DOCUMENT SEGMENT:

+++

I get this question frequently. It's usually triggered either because the tape device can't hold an entire backup set or because the time required for backup interferes with productive work. Most of the time this can be easily remedied by a larger or faster storage device, but someone is bound to bring up the idea of differential backups.
The idea is that you create a full backup that has everything, and from then on, you only backup the files that have changed. Presumably that's a smaller set of files and therefore this solves the space or time problems. Usually the full backup is refreshed on some schedule and the process starts again. There are variants on the theme; for example the differential may include all files that have changed since the last full backup rather than just those that have changed since the last differential. That sort of scheme eventually ends up with the differential containing any and all files that ever change, no matter how infrequently; the full backup is the source of everything else.
Often the term "Incremental" is used to describe what I call true differential. I'll use that term for the rest of this article. Remember that a Differential will always have everything that has changed since the last complete backup; an Incremental will only have files that have changed since the previous Incremental backup. Right after the full backup, an Incremental and a Differential would be exactly the same; after that they will probably contain different files. An Incremental CAN be smaller than a Differential but could never be larger.
Differential or Incremental backups always seems like a great idea to people who haven't experienced the negative aspects. Admittedly, there can be circumstances where you have no other choice, but consider these points:
With differentials, it's more difficult. You need to keep a master off site and if you are doing Incrementals (not Differentials), you need to keep ALL of those off site. That makes it inconvenient if you need to have occasional access to the tapes on site, and that may also mean that you need to make TWO full backups each time you reach that point in your cycle- that makes it very time consuming and can use a lot of media.

+++

DATA:
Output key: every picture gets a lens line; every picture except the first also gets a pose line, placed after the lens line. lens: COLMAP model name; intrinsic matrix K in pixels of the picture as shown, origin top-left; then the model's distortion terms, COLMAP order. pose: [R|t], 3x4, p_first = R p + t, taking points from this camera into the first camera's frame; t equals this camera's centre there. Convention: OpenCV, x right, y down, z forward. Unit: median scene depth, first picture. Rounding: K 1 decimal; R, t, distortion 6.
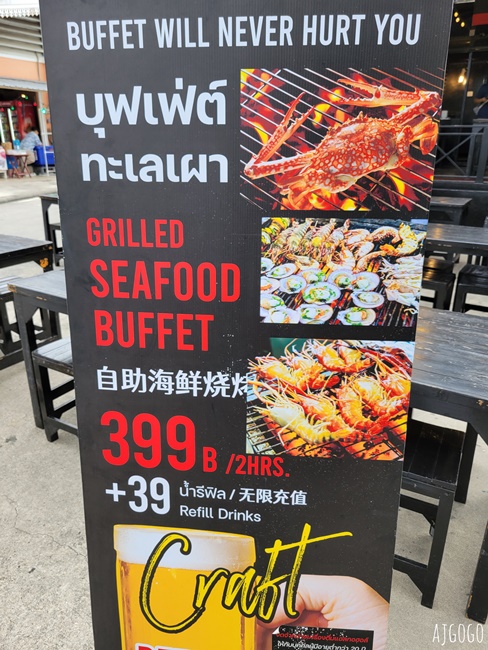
lens RADIAL K [[491.0, 0, 243.3], [0, 491.0, 325.8], [0, 0, 1]] dist [0.026649, -0.004472]
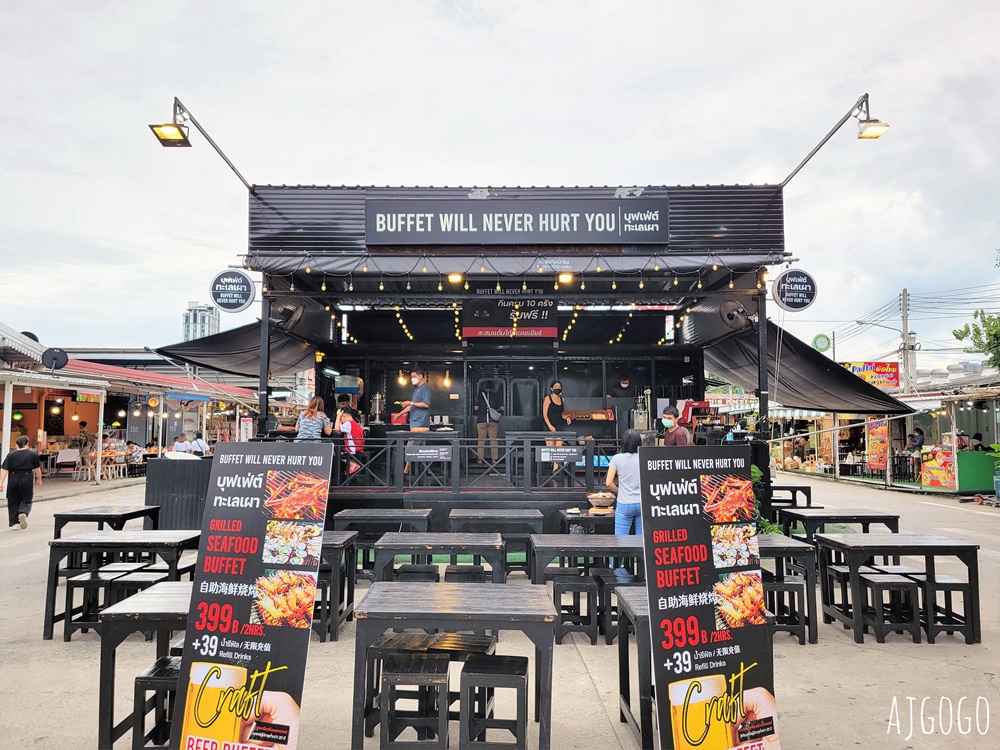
lens RADIAL K [[755.4, 0, 498.8], [0, 755.4, 373.8], [0, 0, 1]] dist [0.026649, -0.004472]
pose [[0.857288, 0.034811, 0.513658, -2.957286], [0.185499, 0.909813, -0.371254, 0.325597], [-0.480257, 0.413555, 0.773515, -1.879135]]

+++

WHAT YOU WILL DO: Render this sentence from the article on backups in Spanish: "Right after the full backup, an Incremental and a Differential would be exactly the same; after that they will probably contain different files."

REPLY: Justo después de la copia de seguridad completa, una copia incremental y una diferencial serían exactamente iguales; a partir de entonces, probablemente contendrán archivos distintos.